From the back of the first floor, her husband came into the foyer in full medical attire; lab coat, glasses, boots… Then he looked up at her and smirked.
Unsurprised by the officer’s presence and ultimate demise, he shuffled over to the closet door and shoved him inside. On the side of the door, he flipped a switch and the axe retracted back into the ceiling, and the closet door closed automatically.
With a gentle face and kind eyes, the horrible man crept toward his wife, and looked up at her from the bottom step. He squeezed his fist and punched her in the gut.
She bent over, holding her stomach, coughing and crying.
Then, he grabbed a fistful of her hair and pulled her up. “I don’t know how you called the cops but if you can’t be a good girl, and let me work, I’ll have to kill you before we even begin and then I’ll need to find another test subject to send back in time…Maybe your sister, heh? So please, Cynthia. No more visitors. No more surprises. Or I will toss you in that closet there and call your sister over. Okay?”
She only nodded when he squeezed her hair and dug his nails into the back of her scalp.
“Now, get upstairs and shut up.”
He slapped her once more, and she stood there holding her cheek. He’d threatened that if she’d left the perimeter while in the middle of his experiment, that if somehow, she made it past his traps, that the field surrounding the home would rip her in half. He’d said that while he worked, that their home would be frozen in time, and she physically couldn’t survive stepping from one place in time to another.
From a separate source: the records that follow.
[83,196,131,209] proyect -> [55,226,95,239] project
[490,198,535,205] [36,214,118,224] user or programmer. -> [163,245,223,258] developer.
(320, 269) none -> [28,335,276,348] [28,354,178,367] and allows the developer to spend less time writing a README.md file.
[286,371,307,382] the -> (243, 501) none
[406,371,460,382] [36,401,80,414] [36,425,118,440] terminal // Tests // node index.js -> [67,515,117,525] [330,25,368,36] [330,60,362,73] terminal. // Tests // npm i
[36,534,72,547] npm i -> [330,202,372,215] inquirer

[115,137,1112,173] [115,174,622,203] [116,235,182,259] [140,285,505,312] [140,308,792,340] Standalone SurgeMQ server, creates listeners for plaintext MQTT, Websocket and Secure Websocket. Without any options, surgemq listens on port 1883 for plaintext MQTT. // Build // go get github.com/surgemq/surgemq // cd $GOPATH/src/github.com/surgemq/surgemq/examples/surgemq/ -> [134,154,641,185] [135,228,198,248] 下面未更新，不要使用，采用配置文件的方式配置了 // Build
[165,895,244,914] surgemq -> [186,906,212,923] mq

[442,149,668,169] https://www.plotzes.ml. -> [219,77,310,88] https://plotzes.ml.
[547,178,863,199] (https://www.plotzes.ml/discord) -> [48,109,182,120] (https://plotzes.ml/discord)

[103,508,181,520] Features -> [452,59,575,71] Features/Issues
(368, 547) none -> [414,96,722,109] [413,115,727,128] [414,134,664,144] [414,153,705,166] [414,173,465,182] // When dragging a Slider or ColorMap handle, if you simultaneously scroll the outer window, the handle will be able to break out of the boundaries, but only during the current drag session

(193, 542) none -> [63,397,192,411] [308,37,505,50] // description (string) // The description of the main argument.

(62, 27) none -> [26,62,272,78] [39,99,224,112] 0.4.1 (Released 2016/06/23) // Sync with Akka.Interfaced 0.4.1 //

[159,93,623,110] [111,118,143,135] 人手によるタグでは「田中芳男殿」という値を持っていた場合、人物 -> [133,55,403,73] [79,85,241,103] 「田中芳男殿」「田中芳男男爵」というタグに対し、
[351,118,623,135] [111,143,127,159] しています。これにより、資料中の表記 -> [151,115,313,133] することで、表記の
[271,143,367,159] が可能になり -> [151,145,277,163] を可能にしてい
But that cop? How’d he get in? How did he even get here? He said that she called 911, but she didn’t have a phone, not until now. She reached under her dingy shirt and removed the cell phone that she’d taken from the officer back in her room.
With her husband out of sight, the opera tune resumed.
She decided to take control of her life. To be the master of her destiny. If crossing over would be the end of her… so be it. She’d do it as a free woman. But first, she wanted revenge.
Once she gathered the courage, Cynthia walked down the last step and sauntered into the kitchen. No turning back now.
With her husband’s back to her, he was busy writing notes in his notepad. In front of him, above the island counter, a holographic image of their home amazed her, and the bright blue field surrounding it was a magnificent sight. But her freedom trumped the stunning image. She grabbed a rolling pin from the stove and hit him in the back of his head with all the strength she had left. Then, a few more times for good measure. He fell over the hologram and slumped over the island counter. The music stopped, the lighting in the home flickered, and as the evil man lay unconscious, she dropped the cooking tool and bolted.
She flung the front door open, and the daylight smacked her in the face, much harder than the slaps and fists her husband had punished her with for the past few days—weeks, she couldn’t tell, but she hadn’t been outside in a while.
Did her husband falling over his experiment turn off the device? Did she save herself from him and the field at the same time?
The sun stopped her momentum, blinded her, but the force-field was down. It got her thinking… And she knew then, in that entryway, that she was free from him and his wicked experiments. She took off from the front door like a track star leaving the blocks. Not a second later, a loud snap echoed, and the porch floor opened up, and she fell into a dark space.